The year 2006 continued to be one to remember.
In July, she placed 24th at her first Triathlon World Cup event in Salford, England in 2:08:24. A month later she finished first in the junior division of the Michelob London Triathlon, clocking 1:11:38 over the sprint course.
September brought a silver medal at the ITU World Junior Triathlon Championships in Lausanne, Switzerland (1:05:07 over a sprint course) and a ninth place finish at the World Cup event in Hamburg where she was again the youngest competitor at 19.
Her time of 1:55.47 set a new personal record.
In the same month she got chance to test the same course she faces again in less than two weeks' time, placing 19th at another World Cup race in Beijing (2:08.18).
A scintillating display followed at the World Cup in Cancun, Mexico where the young Bermudian galloped home in sixth in 2:02:28.
It was sufficient to earn a $10,000 grant from the International Triathlon Union. And back in Bermuda, her efforts were recognised early in 2007 when she was named Female Athlete of the Year.

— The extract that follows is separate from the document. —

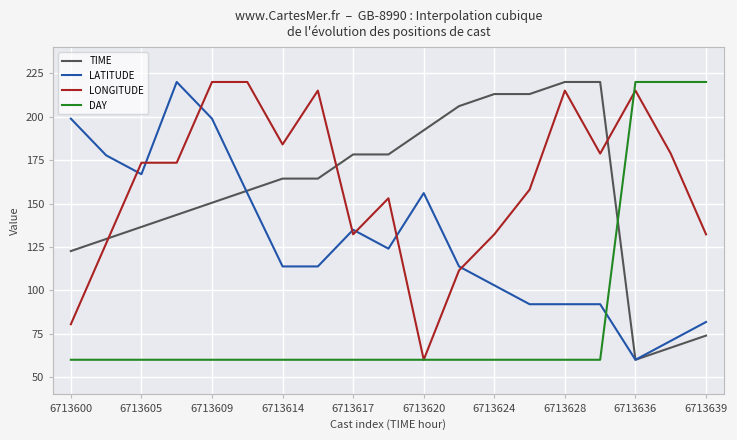

Which series ends up on top after the final intersection of DAY and LATITUDE?

DAY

In May, 2007, she earned her best-ever finish at a World Cup event, placing fifth in Lisbon, Portugal in 2:06.46.6.
But a couple of months later, for the first time, there were signs that her young body might be rebelling.
Flora failed to finish the World Cup in Madrid, Spain, and in the same series could only manage 24th in Des Moines, USA, (2:19:54)
In July, 2007, she placed a very respectable 12th at the Pan-Am Games in Rio de Janeiro (2.03.13), but back in England, she trailed home 47th in the Salford World Cup event (2:19:19).
Clearly all was not well. She pulled out of the Beijing pre-Olympic event due to fatigue and posted a 'DNF' at the World Cup in Hamburg.
Since then, the struggles have continued.
A 27th place at La Paule in a France Grand Prix sprint, where she was representing the Poissy Tri Duathlon Club Team for the first time; 43rd at the World Cup in Rhodes, Greece, yet another DNF at Richards Bay in South Africa; 17th at the Under-23 World Cup Championships in Vancouver and 19th at the World Championships in Hamburg.
Tiredness again caught up with her at her most recent race in the National Elite Championships in Wales, where she never saw the finish line.
Well rested entering the trip to China, it remains to be seen how she now stands among the world's very best.
But as she and her coach continue to insist, London is still the target.